Only a small proportion of lift occurs due to Bernoulli’s principle.
What actually happens is that air divides as it passes a wing. If the wing points up a little in relation to airflow (called “angle of attack” or “attack angle”) then it pushes the air beneath down. Easy enough to understand.
However for the air that goes over the top, the wing surface underneath gradually recedes from the air passing over it. Being a gas that exerts pressure, atmosphere tries to fill in the void left by the wing’s receding top-surface. Importantly, atmospheric pressure acts to fill this void from all directions: above, below, ahead, and behind.
By the time it finishes it’s trip over the wing, the air still moves down meaning it’s momentum changed, having been acted upon by air from above, which only did so because air below the wing was restrained from filling in the partial vacuum.
So the wing rides this constant wedge of atmospheric pressure trying to fill in the partial vacuum above it.
If attack angle increases enough, then atmospheric pressure is insufficient to hold airflow against the wing’s surface and it separates, causing the wing to “stall.”
Nature abhors a vacuum, so tendrils of gas split away from the airflow, spill around the trailing edge, and even sneak in from just below the leading edge (which airplane stall indicators detect to warn of a stall) to fill the void beneath the separated airflow with turbulent atmosphere.
This turbulence drastically increases drag. As well, the separated upper airflow no gains downward velocity (thus momentum) which means that the wing loses around half it’s lift, or even more depending on the wing design.

[Given entries]
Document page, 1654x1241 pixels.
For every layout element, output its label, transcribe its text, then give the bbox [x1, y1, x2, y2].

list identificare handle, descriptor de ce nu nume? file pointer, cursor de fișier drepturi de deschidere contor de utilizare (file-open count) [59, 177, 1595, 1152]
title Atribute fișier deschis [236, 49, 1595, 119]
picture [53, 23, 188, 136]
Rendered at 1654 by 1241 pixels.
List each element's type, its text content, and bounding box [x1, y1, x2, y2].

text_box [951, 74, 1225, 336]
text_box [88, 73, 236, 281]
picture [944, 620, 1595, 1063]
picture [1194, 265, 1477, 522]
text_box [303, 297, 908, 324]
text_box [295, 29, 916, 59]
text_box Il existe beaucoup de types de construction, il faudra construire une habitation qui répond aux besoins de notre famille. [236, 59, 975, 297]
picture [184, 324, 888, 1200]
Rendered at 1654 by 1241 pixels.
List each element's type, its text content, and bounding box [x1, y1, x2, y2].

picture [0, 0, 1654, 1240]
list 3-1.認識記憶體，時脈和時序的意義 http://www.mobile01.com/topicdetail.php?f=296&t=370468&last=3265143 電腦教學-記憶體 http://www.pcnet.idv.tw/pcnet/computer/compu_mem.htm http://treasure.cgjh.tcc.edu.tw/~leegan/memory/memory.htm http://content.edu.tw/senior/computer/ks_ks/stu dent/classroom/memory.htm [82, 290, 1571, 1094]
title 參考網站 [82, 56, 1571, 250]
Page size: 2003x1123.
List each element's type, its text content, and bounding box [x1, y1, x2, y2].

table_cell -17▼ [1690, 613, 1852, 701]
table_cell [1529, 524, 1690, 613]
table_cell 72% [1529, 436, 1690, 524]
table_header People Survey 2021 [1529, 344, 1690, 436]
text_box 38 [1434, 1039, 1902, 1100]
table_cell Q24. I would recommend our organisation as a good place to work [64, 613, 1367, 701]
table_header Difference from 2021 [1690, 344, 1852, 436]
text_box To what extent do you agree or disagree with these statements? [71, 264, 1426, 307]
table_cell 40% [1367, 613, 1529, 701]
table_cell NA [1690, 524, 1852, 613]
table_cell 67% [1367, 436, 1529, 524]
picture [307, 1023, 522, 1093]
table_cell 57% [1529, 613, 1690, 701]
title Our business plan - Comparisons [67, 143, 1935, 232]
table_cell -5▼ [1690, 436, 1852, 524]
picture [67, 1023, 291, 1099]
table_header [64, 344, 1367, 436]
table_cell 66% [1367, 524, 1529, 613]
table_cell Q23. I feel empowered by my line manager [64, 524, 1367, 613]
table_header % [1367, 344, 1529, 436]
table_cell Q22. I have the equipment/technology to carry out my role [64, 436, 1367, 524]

[Goal 1]
Could you return, word for word, the section of the passage on wing lift between "Only a small" and "the partial vacuum.", inclusive?
[Goal 2]
Extend the passage on how wings produce lift by writing what comes after its final sentence.

[Result 1]
Only a small proportion of lift occurs due to Bernoulli’s principle.
What actually happens is that air divides as it passes a wing. If the wing points up a little in relation to airflow (called “angle of attack” or “attack angle”) then it pushes the air beneath down. Easy enough to understand.
However for the air that goes over the top, the wing surface underneath gradually recedes from the air passing over it. Being a gas that exerts pressure, atmosphere tries to fill in the void left by the wing’s receding top-surface. Importantly, atmospheric pressure acts to fill this void from all directions: above, below, ahead, and behind.
By the time it finishes it’s trip over the wing, the air still moves down meaning it’s momentum changed, having been acted upon by air from above, which only did so because air below the wing was restrained from filling in the partial vacuum.

[Result 2]
In any case, the magic *lift to drag ratio* suddenly drops well below what is needed to sustain efficient flight, so the aircraft is unable to fly normally. Depending on the airplane and its speed, altitude, and orientation, a stall might result in a gentle descent, a spin, or even total loss of control.
Bird wings operate on precisely the same principle. But the fact that they can instinctively control their wing shape and profile almost instantly with muscles means birds often eke out more performance from their wings than a human designed airplane wing of similar proportion or size.
Of course birds need this extra efficiency because their wings also provide propulsion. Thinking of a bird wing as your arm and hand, during each wing flap the bird closes its hand and thrusts its arms forward, then quickly opens its hands, spreads its featherd fingers, grabs as much air as it can and pushes it back and down.
Between flaps, the bird holds its wing in an efficient shape to maximize lift.